Exercise requirements: Reproduce the following listing verbatim, from the line with "collection date: 1915-12" to the line with "state / province: Cordillera", both lines included, and output nothing else.

Dataset rows:
= = = = = = =

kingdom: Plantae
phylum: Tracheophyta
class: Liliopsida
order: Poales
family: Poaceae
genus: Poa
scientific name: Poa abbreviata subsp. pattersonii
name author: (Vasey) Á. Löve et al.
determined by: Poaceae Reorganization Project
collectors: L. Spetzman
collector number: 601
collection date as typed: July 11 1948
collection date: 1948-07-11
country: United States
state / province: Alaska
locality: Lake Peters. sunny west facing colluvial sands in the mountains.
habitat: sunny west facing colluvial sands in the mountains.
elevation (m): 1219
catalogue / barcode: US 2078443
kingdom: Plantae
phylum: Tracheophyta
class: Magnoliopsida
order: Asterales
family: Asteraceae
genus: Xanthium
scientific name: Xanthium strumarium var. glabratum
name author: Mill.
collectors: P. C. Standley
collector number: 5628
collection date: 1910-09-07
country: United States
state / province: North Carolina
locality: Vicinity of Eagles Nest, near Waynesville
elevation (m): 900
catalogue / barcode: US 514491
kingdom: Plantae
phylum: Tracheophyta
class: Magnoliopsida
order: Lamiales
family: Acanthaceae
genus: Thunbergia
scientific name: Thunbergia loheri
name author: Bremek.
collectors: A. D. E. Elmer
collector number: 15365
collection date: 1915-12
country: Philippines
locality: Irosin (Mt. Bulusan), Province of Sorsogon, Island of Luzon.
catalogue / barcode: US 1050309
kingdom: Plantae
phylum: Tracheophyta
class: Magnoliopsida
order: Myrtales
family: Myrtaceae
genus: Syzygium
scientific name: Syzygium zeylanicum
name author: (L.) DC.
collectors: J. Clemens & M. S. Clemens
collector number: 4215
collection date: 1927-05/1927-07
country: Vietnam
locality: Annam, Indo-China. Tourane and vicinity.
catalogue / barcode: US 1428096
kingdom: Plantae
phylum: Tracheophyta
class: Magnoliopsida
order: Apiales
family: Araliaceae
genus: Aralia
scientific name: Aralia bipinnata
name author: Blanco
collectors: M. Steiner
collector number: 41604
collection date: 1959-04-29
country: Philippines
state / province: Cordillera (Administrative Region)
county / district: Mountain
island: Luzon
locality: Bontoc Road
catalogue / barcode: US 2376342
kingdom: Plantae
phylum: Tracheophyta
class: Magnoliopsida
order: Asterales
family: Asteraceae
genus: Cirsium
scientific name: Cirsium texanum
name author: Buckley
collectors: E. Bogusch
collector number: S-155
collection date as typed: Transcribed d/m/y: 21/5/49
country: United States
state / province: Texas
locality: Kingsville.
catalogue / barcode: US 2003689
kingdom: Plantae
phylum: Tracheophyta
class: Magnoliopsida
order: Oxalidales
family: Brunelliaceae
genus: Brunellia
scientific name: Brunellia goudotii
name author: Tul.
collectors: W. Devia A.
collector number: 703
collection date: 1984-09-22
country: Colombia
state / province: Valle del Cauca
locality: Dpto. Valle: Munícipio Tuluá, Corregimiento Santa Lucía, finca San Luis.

= = = = = = =

Correct response:
collection date: 1915-12
country: Philippines
locality: Irosin (Mt. Bulusan), Province of Sorsogon, Island of Luzon.
catalogue / barcode: US 1050309
kingdom: Plantae
phylum: Tracheophyta
class: Magnoliopsida
order: Myrtales
family: Myrtaceae
genus: Syzygium
scientific name: Syzygium zeylanicum
name author: (L.) DC.
collectors: J. Clemens & M. S. Clemens
collector number: 4215
collection date: 1927-05/1927-07
country: Vietnam
locality: Annam, Indo-China. Tourane and vicinity.
catalogue / barcode: US 1428096
kingdom: Plantae
phylum: Tracheophyta
class: Magnoliopsida
order: Apiales
family: Araliaceae
genus: Aralia
scientific name: Aralia bipinnata
name author: Blanco
collectors: M. Steiner
collector number: 41604
collection date: 1959-04-29
country: Philippines
state / province: Cordillera (Administrative Region)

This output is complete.